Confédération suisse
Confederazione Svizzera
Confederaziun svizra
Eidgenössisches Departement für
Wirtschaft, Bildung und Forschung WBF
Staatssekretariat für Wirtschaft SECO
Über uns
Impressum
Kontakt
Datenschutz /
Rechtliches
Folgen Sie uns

--------------------------------------------------

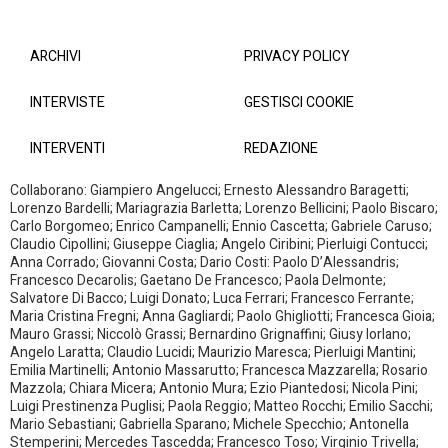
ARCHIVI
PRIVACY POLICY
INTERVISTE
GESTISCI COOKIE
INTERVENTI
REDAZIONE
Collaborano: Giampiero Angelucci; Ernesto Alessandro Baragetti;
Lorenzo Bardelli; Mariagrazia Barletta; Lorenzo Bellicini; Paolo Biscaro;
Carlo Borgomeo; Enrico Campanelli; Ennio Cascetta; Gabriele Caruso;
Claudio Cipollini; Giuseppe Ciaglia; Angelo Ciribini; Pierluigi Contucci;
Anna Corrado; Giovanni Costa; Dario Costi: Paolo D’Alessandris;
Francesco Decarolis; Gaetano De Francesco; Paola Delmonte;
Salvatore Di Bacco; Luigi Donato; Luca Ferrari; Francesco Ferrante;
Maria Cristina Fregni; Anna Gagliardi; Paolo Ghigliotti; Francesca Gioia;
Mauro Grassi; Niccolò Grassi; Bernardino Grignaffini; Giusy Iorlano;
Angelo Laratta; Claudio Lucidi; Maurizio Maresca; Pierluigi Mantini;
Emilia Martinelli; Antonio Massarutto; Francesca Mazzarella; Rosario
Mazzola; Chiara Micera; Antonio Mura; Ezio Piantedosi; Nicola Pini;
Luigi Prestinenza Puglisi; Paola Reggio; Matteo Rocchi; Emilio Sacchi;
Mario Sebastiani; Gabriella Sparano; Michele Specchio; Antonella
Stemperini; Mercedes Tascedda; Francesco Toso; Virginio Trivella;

--------------------------------------------------

WHAT YOU HAVE TO DO:
Please make an exact copy of the lines above from the line with "Confédération suisse" through the line with "Folgen Sie uns", both ends included.

SOLUTION FOR THIS TASK:
Confédération suisse
Confederazione Svizzera
Confederaziun svizra
Eidgenössisches Departement für
Wirtschaft, Bildung und Forschung WBF
Staatssekretariat für Wirtschaft SECO
Über uns
Impressum
Kontakt
Datenschutz /
Rechtliches
Folgen Sie uns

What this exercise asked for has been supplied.